Non esiste terra di mezzo
tra inferno e paradiso.
— Nizàr Qabbàni
Nove anni di guerra civile in Siria questo marzo. Nove anni di lotte, di persone che fuggono, di case abbandonate, di quotidianità interrotte, di abitudini ormai perdute – solamente ricordate. Nove anni di violenze, di torture e fughe – di potenze e impotenze straniere che si avventano sulla terra, avvoltoi che tuonano sopra le libertà umane, accordi e ostilità. Disgrazie: prendi tutte le tue cose e scappa. Vai verso un’altra nazione, anche la terra più vicina, e aspetta di tornare. Per non tornare mai, essere cacciato ancora, affondare in altri mari. Non è mai finita, anche quando pensavi che fosse finalmente finita, che si potesse tirare il sospiro di sollievo estremo, non è mai davvero finita – e arrivava la speranza, e se ne andava lo stesso. Sventrati di sussulti umani, così si andava avanti.
Appena due anni fa vi raccontavamo la storia di uno scatto del foto-reporter Joseph Eid, che aveva immortalato un vecchio siriano che faceva suonare un giradischi meccanico nel mezzo delle macerie della sua casa di Aleppo. Chissà se è ancora lì il vecchio, a lasciar suonare la sua musica antica, nell’avvilita speranza che tutto prima o poi torni come prima della guerra – chissà se è ancora vivo, e chissà se sogna ancora mentre le generazioni future di siriani continuano a vagare nell’infinita odissea dell’ultimo decennio. A guardarle – ancora oggi e a distanza – le immagini dei siriani che ancora provano a cercare un po’ di pace su questo angolo infetto di terra, scacciati via dalla Turchia per essere scacciati via dalla Grecia, indesiderati da tutti, non si direbbe che sia cambiato poi molto in questi anni; si direbbe piuttosto che esista un perverso tramandarsi di memorie che riguarda questa casuale mappa di mondo che abbiamo chiamato Siria, e tutti i suoi abitanti.

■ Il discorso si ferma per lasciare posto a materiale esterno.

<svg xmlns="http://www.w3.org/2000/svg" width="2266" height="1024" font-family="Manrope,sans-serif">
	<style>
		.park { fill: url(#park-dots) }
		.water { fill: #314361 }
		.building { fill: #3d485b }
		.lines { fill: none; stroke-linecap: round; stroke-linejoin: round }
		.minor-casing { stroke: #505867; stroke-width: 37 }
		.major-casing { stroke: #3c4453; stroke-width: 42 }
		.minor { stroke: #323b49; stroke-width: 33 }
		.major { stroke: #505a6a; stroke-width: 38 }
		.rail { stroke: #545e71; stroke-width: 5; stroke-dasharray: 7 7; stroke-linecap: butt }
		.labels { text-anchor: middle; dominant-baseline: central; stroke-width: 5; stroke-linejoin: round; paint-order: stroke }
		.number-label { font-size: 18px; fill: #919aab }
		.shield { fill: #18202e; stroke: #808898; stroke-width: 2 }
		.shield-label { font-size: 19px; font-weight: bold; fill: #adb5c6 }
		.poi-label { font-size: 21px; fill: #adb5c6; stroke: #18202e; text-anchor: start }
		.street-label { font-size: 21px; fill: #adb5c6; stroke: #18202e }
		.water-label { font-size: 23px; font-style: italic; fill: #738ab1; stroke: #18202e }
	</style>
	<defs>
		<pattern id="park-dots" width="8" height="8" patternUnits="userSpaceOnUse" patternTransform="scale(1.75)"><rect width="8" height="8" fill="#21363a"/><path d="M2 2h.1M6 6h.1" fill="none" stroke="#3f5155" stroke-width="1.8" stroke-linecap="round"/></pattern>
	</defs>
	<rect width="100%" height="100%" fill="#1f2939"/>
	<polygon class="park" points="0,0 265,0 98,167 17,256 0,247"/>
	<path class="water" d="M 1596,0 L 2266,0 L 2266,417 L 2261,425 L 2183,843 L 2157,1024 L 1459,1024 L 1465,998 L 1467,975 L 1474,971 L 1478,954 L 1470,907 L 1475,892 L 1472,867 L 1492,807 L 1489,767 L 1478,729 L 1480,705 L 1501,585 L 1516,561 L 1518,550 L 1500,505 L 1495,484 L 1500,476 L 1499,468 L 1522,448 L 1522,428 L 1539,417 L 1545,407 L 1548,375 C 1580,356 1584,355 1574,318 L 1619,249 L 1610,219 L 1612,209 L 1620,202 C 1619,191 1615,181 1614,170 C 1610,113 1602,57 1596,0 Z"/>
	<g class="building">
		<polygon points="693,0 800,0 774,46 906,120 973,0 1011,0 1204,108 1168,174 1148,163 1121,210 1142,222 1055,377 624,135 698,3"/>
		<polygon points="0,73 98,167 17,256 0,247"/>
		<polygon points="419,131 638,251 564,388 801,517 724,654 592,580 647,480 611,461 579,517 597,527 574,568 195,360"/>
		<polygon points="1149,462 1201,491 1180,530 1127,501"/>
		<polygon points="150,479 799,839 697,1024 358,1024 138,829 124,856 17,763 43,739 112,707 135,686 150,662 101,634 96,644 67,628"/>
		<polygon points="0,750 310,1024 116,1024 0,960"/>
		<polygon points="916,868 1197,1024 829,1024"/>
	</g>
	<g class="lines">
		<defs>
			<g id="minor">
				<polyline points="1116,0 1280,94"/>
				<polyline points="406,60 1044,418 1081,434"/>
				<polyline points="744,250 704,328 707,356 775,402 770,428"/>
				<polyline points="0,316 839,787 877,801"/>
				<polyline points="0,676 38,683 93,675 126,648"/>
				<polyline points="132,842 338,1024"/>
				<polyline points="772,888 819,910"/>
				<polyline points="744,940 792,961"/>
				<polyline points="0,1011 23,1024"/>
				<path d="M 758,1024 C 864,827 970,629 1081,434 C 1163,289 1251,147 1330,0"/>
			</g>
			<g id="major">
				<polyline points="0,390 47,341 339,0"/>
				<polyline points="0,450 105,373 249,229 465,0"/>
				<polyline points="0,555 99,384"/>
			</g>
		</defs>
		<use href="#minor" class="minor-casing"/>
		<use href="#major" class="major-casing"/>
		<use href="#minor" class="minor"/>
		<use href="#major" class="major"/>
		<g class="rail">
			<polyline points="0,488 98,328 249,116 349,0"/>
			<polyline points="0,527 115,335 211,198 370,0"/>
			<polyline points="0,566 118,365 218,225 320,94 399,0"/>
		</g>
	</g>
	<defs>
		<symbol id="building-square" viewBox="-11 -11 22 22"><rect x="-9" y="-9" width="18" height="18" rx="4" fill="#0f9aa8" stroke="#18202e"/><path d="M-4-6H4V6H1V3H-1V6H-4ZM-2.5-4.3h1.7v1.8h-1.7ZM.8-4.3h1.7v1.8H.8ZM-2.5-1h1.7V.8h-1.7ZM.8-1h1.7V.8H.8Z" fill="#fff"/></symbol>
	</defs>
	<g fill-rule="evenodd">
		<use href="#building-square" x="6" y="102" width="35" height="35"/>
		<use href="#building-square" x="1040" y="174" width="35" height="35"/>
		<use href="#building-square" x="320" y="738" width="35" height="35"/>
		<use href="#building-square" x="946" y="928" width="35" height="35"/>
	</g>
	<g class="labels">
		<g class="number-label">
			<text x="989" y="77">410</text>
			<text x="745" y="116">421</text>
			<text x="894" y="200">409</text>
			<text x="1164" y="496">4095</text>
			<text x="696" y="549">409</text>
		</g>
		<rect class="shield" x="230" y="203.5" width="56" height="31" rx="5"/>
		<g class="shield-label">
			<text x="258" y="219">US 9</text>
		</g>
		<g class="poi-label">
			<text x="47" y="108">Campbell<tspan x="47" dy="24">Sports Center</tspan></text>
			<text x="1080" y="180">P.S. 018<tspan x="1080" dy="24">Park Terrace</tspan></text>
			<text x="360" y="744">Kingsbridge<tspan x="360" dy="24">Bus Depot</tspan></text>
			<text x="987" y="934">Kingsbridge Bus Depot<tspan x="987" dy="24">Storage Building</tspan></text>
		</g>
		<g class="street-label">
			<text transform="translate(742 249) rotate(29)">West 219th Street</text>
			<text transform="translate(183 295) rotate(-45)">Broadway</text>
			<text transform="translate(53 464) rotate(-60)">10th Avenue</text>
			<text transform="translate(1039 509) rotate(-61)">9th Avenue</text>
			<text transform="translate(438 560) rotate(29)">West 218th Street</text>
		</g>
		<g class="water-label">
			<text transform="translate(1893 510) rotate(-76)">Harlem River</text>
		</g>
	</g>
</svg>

Laggiù, di avvoltoi, ne sono passati tanti – nessuno che abbia mai avuto un po’ di perdono. E così questa gente diventava appena una quota, da rivendere alle nazioni, e poi ancora una minaccia – un popolo ridotto a una ritorsione che si spandeva da un confine all’altro. Nel mezzo la tragedia di Iblid, le bombe e il fetore ostile della morte, cadaveri di poco conto che occupavano appena i fondo-pagina delle notizie. Forze governative e ribelli in lotta, i curdi lasciati allo sbando, gli stranieri da una parte e dall’altra, i venditori d’armi e i portatori di terrore. Questo era il destino di chi era rimasto, ma per chi era fuggito le cose non si erano fatte migliori – e i remi prendevano a colpi le barche. Un contrabbando di cuori interi, e i loro strazi.

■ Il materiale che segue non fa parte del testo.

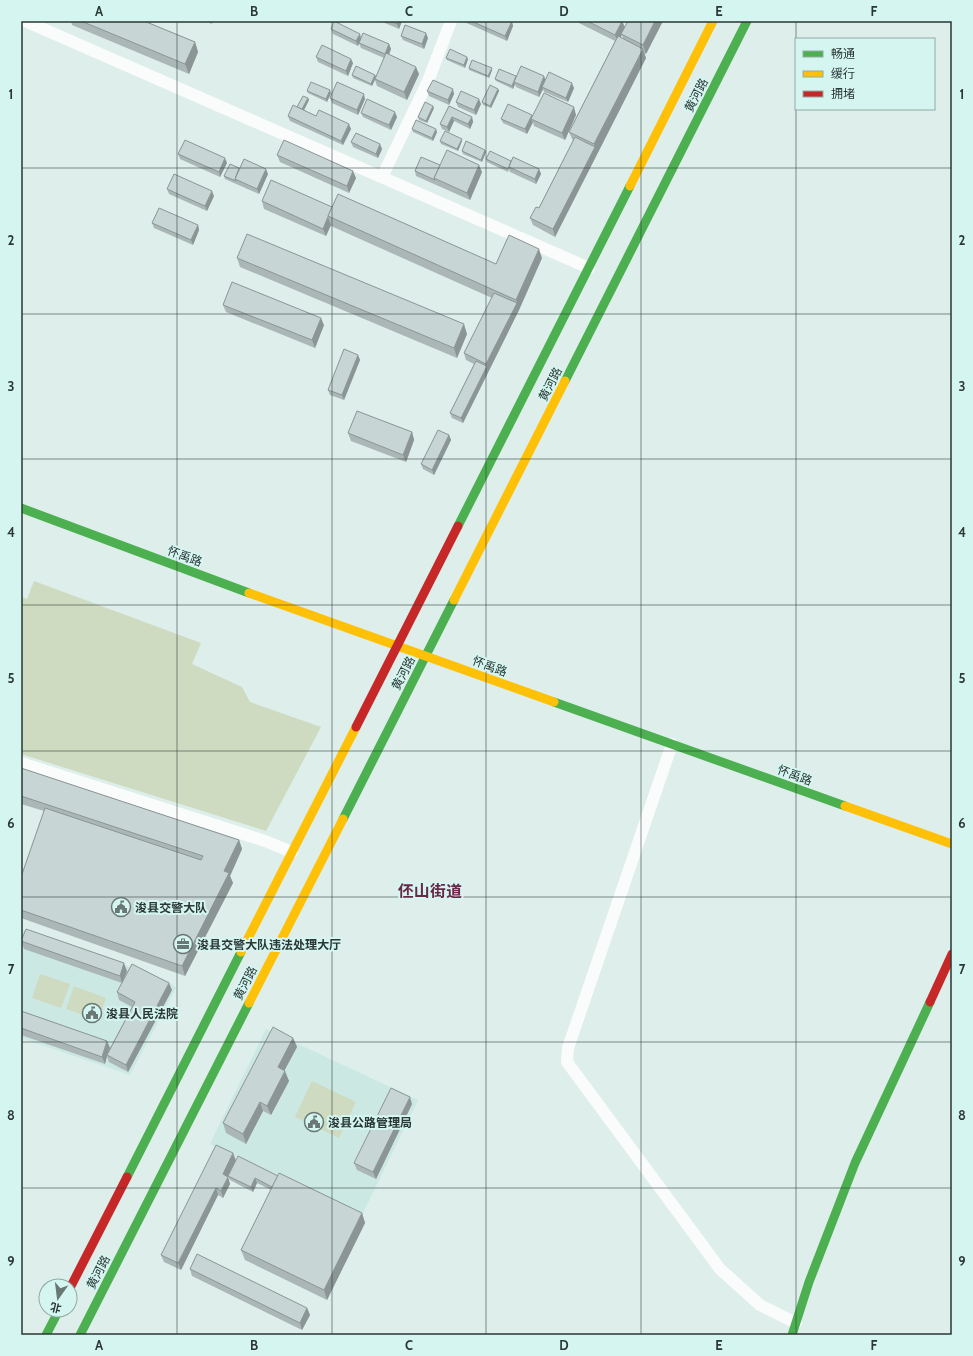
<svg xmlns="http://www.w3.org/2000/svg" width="973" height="1356" viewBox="0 0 973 1356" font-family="Cabin,'Noto Sans SC',sans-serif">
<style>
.built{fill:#cbe8e3}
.green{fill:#cedbc0}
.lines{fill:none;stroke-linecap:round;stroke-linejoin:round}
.street{stroke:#fafcfc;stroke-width:12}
.fast{stroke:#4caf50;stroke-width:9}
.slow{stroke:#ffc107;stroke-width:9}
.jam{stroke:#c62828;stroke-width:9}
.wall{fill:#abb7b7;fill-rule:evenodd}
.shaded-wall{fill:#8b9595}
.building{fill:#c7d5d5;stroke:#8b9595}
.grid{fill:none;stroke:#2a3735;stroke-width:1;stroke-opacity:0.55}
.labels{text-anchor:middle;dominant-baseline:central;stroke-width:4;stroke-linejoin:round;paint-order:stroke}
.street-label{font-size:12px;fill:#2a3735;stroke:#d5f6f0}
.poi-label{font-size:12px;font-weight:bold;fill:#2a3735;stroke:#d5f6f0;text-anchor:start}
.district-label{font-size:16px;font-weight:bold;fill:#682849;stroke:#d5f6f0}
.neatline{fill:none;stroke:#2a3735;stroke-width:1.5}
.grid-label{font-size:13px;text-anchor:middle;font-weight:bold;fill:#2a3735}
</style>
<rect width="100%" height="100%" fill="#ddeeeb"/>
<g class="built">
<path d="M21,929L169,981L176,988L130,1075L21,1038Z"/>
<path d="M266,1029L418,1100L361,1217L210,1144Z"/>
</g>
<g class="green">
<path d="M34,581L201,643L192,664L242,687L250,702L321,727L266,831L21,754V597L27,599Z"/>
<path d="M40,974L70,984L61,1008L32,998Z"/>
<path d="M74,986L106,998L98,1020L66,1009Z"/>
<path d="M312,1081L356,1102L339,1138L295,1117Z"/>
</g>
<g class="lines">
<g class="street">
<path d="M25,21L589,268"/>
<path d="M382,177L428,81L451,21"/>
<path d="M672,744L568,1048L567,1062L720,1269L760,1305L796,1323"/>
<path d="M21,763L265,841L292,852"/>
</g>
<g class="fast">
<path d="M565,381L747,21"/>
<path d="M21,508L249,593"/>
<path d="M458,526L630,186"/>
<path d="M554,702L845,806"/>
<path d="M343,819L454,600"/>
<path d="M127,1177L241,952"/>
<path d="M46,1335L59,1310"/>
<path d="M80,1335L249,1003"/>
<path d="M792,1335L809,1282L855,1163L930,1002"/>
</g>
<g class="slow">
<path d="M630,186L713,21"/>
<path d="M249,593L554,702"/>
<path d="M454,600L565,381"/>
<path d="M845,806L952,844"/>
<path d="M241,952L356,727"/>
<path d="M249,1003L343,819"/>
</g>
<g class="jam">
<path d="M356,727L458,526"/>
<path d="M930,1002L952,954"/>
<path d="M70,1288L127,1177"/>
</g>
</g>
<g class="wall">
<path d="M71,21H144L195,42L198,52L189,74L72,25Z"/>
<path d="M205,21H213L212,24Z"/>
<path d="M380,21H402L399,29Z"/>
<path d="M462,21H511L513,26L507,41Z"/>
<path d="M575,21H622L625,27L628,21H663L646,54L644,53L646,58L555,237L533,225L530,218L539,208L573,141L569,132L615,41ZM622,35L623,39L620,37Z"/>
<path d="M331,29L361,38L389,44L391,49L389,55L419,74L407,100L377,86L375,80L372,86L353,78L352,75H375L376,77L384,58L361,48L359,43L358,46L333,34Z"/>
<path d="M401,36L428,38L424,49L403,40Z"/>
<path d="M316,57L353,63L348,76L318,62Z"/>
<path d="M446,58L468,59L465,68L447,60Z"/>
<path d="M469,68L492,70L489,78L469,70Z"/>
<path d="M516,76L545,80L574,88L568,102L544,92L543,89L539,97L516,87L515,84L513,89L496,81L495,79Z"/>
<path d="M498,89L499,91L491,108L483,105L482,102Z"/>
<path d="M307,91L331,93L327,102L308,93Z"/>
<path d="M427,91L454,94L449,105L429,96Z"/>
<path d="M308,98L309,100L304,110L316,116L351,129L343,145L290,121L288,116Z"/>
<path d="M330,98L365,99L358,115L332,103Z"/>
<path d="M456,102L481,104L476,115L458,107Z"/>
<path d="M449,106L472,117L473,122L470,129L454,121L449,132L442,129L440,124Z"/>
<path d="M434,108L427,123L419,120L418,117Z"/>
<path d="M361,113L397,117L391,130L363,117Z"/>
<path d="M532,115V117L576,115L565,140L534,126L533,122L527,134L503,123L501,119Z"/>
<path d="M412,129L437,132L433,141L413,132Z"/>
<path d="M440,141H462L458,151L441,144Z"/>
<path d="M351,142L382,149L378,158L353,147Z"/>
<path d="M485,150L486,152L482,162L463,154L462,151Z"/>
<path d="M178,154L227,163L220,177L180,159Z"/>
<path d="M277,155L356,178L349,193L280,162Z"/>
<path d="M486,159L511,161L539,169L541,174L536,184L510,172L509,169L508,172L487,162Z"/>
<path d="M440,165L482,172L470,200L416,176L415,171Z"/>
<path d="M239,168L268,174L259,194L225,179L224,176Z"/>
<path d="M167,189L214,196L207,211L169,194Z"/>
<path d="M262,201L332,207L496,264L542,258L519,310L463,423L452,418L450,413L474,364L466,360L464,353L492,298L331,226V225L326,236L264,209Z"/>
<path d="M152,223L198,225L199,230L193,245L154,228Z"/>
<path d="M237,258L467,334L457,358L240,267Z"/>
<path d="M223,305L324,325L315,348L226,312Z"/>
<path d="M358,355L360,360L344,400L330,395L328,390Z"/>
<path d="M412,432L414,440L406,462L351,441L348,433Z"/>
<path d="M449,435L451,440L434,475L423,469L421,464Z"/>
<path d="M21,768L239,840L242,849L230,876L233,883L185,976L21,918V877L44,811L21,804Z"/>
<path d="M21,941L127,971L124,980L172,990L128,1072L109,1062L107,1056L105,1064L21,1035V1011L107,1041L110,1048L132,1007L119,1000L117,992L122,983L24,949Z"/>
<path d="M293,1038L297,1047L284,1071L289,1081L271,1115L263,1111L246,1144L226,1133L223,1123Z"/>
<path d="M412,1104L376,1179L357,1170L354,1163Z"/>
<path d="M233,1153L236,1161L228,1177L230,1184L223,1198L218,1195L181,1270L164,1262L161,1255Z"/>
<path d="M228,1176H278L362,1213L365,1223L327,1300L245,1260L241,1250L271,1190L257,1183L253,1192L230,1180Z"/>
<path d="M190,1269L307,1308L310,1315L302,1330L192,1276Z"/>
</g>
<g class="shaded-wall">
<path d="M398,21H402L399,29L397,24Z"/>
<path d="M512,21L513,26L507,41L505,36Z"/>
<path d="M622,21L625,28L618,43L615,35Z"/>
<path d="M655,21H663L646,54L643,45Z"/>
<path d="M426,33L428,38L424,49L422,44Z"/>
<path d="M360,34L361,38L358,46L356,41Z"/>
<path d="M195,42L198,52L189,74L185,64Z"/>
<path d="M389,44L391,49L387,59L385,54Z"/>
<path d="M643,49L646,58L555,237L553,229L595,147L594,144Z"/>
<path d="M467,57L468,59L465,68L464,65Z"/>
<path d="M351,59L353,63L348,76L346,71Z"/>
<path d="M416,67L419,74L407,100L404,92Z"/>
<path d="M492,68V70L489,78L488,76Z"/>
<path d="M375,75L376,77L372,86L371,84Z"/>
<path d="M516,76L514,82L515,84L513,89L512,86Z"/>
<path d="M544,76L546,81L542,87L543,89L539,97L538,92Z"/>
<path d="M572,83L574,88L568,102L566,98Z"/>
<path d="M453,89L454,94L449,105L448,100Z"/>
<path d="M498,89L499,91L491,108L490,106Z"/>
<path d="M330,90L331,93L327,102L326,99Z"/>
<path d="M364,94L365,99L358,115L357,110Z"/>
<path d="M308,98L309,100L303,112L302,109Z"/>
<path d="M479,99L481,104L476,115L474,110Z"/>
<path d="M433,106L434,108L427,123L426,121Z"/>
<path d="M574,107L576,115L565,140L562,133Z"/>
<path d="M395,112L397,117L391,130L389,125Z"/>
<path d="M532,115L534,120L531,119L533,122L527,134L525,129Z"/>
<path d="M452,117L454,121L449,132L447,127Z"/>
<path d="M472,117L473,122L470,129L468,124Z"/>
<path d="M349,124L351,129L343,145L341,141Z"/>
<path d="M436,129L437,132L433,141L432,138Z"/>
<path d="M462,139V141L458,151L457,149Z"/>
<path d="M380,144L382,149L378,158L376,154Z"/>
<path d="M485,150L486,152L482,162L481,160Z"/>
<path d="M225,158L227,163L220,177L219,172Z"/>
<path d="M479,165L482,172L470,200L467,193Z"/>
<path d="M266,169L268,174L259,194L257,189Z"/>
<path d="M539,169L541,174L536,184L535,179Z"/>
<path d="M353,171L356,178L349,193L347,186Z"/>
<path d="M212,191L214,196L207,211L205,206Z"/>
<path d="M328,217L331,225L326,236L323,229Z"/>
<path d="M198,225L199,230L193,245L191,240Z"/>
<path d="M539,249L542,258L519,310L463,423L461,418L487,366L486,364L517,303L516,300Z"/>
<path d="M321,318L324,325L315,348L312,340Z"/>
<path d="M464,324L467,334L457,358L454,348Z"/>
<path d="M358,355L360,360L344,400L342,395Z"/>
<path d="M412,432L414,440L406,462L403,455Z"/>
<path d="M449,435L451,440L434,475L432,470Z"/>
<path d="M239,840L242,849L230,876L233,883L185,976L182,966L224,871Z"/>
<path d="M124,963L127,971L122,983L120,976Z"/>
<path d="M169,983L172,990L128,1072L126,1065Z"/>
<path d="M293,1038L297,1047L281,1077L278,1067Z"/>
<path d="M107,1041L110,1048L107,1055V1056L105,1064L102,1057Z"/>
<path d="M285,1071L289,1081L271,1115L267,1106Z"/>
<path d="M410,1097L412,1104L376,1179L373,1172Z"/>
<path d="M260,1102L263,1111L246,1144L243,1134Z"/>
<path d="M233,1153L236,1161L228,1177L230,1184L223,1198L221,1191L223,1174Z"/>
<path d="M255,1178L257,1183L253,1192L251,1187Z"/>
<path d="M216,1188L218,1195L181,1270L178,1263Z"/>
<path d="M362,1213L365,1223L327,1300L324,1290Z"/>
<path d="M307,1308L310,1315L302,1330L300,1323Z"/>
</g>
<g class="building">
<path d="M81,21H144L195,42L185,64Z"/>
<path d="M334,21L360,34L356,41L331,29Z"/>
<path d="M390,21H398L397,24Z"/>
<path d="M471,21H512L505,36Z"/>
<path d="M587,21H622L615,35Z"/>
<path d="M628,21H655L643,45L621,34Z"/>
<path d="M405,25L426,33L422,44L401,36Z"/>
<path d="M363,33L389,44L385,54L359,43Z"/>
<path d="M618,36L643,49L594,144L569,132Z"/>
<path d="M322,45L351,59L346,71L316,57Z"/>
<path d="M450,49L467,57L464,65L446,58Z"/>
<path d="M386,53L416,67L404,92L375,79Z"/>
<path d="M472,60L492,68L488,76L469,68Z"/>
<path d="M356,66L375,75L371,84L352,75Z"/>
<path d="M521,66L544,76L538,92L514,82Z"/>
<path d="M499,69L516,76L512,86L495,79Z"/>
<path d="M549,72L572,83L566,98L542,87Z"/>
<path d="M433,80L453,89L448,100L427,91Z"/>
<path d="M311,82L330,90L326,99L307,91Z"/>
<path d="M337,82L364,94L357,110L330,98Z"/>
<path d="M490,85L498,89L490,106L482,102Z"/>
<path d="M461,91L479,99L474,110L456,102Z"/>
<path d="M544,93L574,107L562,133L531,119Z"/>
<path d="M303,96L308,98L302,109L297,107Z"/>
<path d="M367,99L395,112L389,125L361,113Z"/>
<path d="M425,102L433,106L426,121L418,117Z"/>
<path d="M508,104L532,115L525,129L501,119Z"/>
<path d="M293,105L316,116L319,110L349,124L341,141L288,116Z"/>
<path d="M449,106L472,117L468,124L452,117L447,127L440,124Z"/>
<path d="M416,120L436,129L432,138L412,129Z"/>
<path d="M445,131L462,139L457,149L440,141Z"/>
<path d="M356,133L380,144L376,154L351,142Z"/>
<path d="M575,137L595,147L553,229L530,218L536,207L539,208Z"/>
<path d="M185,140L225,158L219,172L178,154Z"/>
<path d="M284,140L353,171L347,186L277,155Z"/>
<path d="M466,141L485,150L481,160L462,151Z"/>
<path d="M447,150L479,165L467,193L434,178Z"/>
<path d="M490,151L511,161L508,169L486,159Z"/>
<path d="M421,157L440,165L434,178L435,180L415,171Z"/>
<path d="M513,157L539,169L535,179L509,167Z"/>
<path d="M244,159L266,169L257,189L235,179Z"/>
<path d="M230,164L239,168L235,179L236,181L224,176Z"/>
<path d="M174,174L212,191L205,206L167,189Z"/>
<path d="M271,180L332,207L323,229L262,201Z"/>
<path d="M338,194L496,264L509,235L539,249L516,300L328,216Z"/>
<path d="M159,208L198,225L191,240L152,223Z"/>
<path d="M247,234L464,324L454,348L237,258Z"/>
<path d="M232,282L321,318L312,340L223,305Z"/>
<path d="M494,293L517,303L486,364L464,353Z"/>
<path d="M344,349L358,355L342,395L328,390Z"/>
<path d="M476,361L487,366L461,418L450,413Z"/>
<path d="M357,411L412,432L403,455L348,433Z"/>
<path d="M438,430L449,435L432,470L421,464Z"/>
<path d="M21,768L239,840L224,871L229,873L182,966L21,910V877L45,808L201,860L203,856L21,796Z"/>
<path d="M26,929L124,963L120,976L21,941Z"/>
<path d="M132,964L169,983L126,1065L107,1055L135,1002L117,992Z"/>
<path d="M21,1011L107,1041L102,1057L21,1028Z"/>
<path d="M273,1027L293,1038L278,1067L285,1071L267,1106L260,1102L243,1134L223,1123Z"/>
<path d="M391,1088L410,1097L373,1172L354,1163Z"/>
<path d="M216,1145L233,1153L223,1174L228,1177L221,1191L216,1188L178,1263L161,1255Z"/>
<path d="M238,1156L278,1176L272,1187L255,1178L251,1187L228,1176Z"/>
<path d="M279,1173L362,1213L324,1290L241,1250Z"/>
<path d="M197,1254L307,1308L300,1323L190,1269Z"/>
</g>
<path class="grid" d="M177,21V1335M332,21V1335M486,21V1335M641,21V1335M796,21V39M796,109V1335M21,168H952M21,314H952M21,459H952M21,605H952M21,751H952M21,897H952M21,1042H952M21,1188H952"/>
<defs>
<g id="civic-ring" transform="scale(1)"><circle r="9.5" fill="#d5f6f0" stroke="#697775" stroke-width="1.5"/><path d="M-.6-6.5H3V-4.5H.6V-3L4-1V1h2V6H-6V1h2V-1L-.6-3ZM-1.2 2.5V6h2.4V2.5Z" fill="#697775"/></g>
<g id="office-ring" transform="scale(1)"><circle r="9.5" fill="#d5f6f0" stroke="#697775" stroke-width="1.5"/><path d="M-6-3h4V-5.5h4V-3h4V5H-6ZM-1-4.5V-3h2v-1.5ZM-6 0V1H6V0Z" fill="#697775"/></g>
</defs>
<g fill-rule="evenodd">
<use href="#civic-ring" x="121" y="907"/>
<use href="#office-ring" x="183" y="944"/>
<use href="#civic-ring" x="92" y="1013"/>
<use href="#civic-ring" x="314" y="1122"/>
</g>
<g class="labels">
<g class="street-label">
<text transform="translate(696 95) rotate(-63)">黄河路</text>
<text transform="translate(550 384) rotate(-63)">黄河路</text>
<text transform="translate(185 556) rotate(20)">怀禹路</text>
<text transform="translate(490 666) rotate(20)">怀禹路</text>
<text transform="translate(403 673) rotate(-63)">黄河路</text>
<text transform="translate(795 775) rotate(20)">怀禹路</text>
<text transform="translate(245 983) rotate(-63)">黄河路</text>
<text transform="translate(98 1272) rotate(-63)">黄河路</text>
</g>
<g class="poi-label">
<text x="135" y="907">浚县交警大队</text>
<text x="197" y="944">浚县交警大队违法处理大厅</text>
<text x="106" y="1013">浚县人民法院</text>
<text x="328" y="1122">浚县公路管理局</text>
</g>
<g class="district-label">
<text x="430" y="891">伾山街道</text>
</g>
</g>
<rect width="973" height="1356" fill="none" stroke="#d5f6f0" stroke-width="44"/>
<rect x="795" y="38" width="140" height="72" fill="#d5f6f0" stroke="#91aaa5"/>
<rect x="803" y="51" width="20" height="6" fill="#4caf50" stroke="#91aaa5"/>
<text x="831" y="58" font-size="12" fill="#2a3735">畅通</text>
<rect x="803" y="71" width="20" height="6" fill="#ffc107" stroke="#91aaa5"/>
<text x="831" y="78" font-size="12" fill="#2a3735">缓行</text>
<rect x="803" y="91" width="20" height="6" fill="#c62828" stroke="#91aaa5"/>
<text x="831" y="98" font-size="12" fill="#2a3735">拥堵</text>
<g transform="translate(58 1298) rotate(194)"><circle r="19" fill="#d5f6f0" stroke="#91aaa5"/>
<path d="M0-3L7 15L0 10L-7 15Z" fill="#697775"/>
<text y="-6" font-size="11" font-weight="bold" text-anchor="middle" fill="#2a3735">北</text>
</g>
<rect x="22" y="22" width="929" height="1312" class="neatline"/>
<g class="grid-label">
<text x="99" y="16">A</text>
<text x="254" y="16">B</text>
<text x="409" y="16">C</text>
<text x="564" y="16">D</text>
<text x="719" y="16">E</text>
<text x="874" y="16">F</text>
<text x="11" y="99">1</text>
<text x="962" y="99">1</text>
<text x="11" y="245">2</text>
<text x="962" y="245">2</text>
<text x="11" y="391">3</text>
<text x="962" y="391">3</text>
<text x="11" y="537">4</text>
<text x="962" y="537">4</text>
<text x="11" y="683">5</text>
<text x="962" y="683">5</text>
<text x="11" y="828">6</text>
<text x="962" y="828">6</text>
<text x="11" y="974">7</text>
<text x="962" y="974">7</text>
<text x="11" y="1120">8</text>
<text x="962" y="1120">8</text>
<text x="11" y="1266">9</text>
<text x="962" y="1266">9</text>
<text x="99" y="1350">A</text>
<text x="254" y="1350">B</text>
<text x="409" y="1350">C</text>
<text x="564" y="1350">D</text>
<text x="719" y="1350">E</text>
<text x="874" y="1350">F</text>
</g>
</svg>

Altrove da qui c’è un’intera ipotesi di vite umane che non viviamo, eppure esistono – tutti i giorni e tutti i momenti dell’anno. Qualche volta per nove anni. Altrove da qui c’è l’ipotesi di dove avremmo potuto essere vissuti: nati, e perduti, nel tiro di dadi del caso. Altrove da qui ci sono le parole dei poeti siriani, gli strazi dei diseredati della terra, le botte prese sopra la pelle, i sogni andati a puttane di un’intera gioventù, l’amore perduto degli innamorati, e il sonno. Forse è questo il fatalismo – lasciarsi ardere per tutto il mondo in fiamme, estremamente soli dentro l’ipotesi di un confine che qualche conquistadores ha messo a terra. Nel nono anno di guerra in Siria il mondo resta una storia allo sbando, e la storia non mostra alcun segno di essere progressiva, né abbiamo traccia di una sua crescita lineare – si va avanti e si va indietro, gli uomini come esseri minuscoli sballottolati dentro il tempo, a calpestare terre remote e queste terre. In fondo la stessa.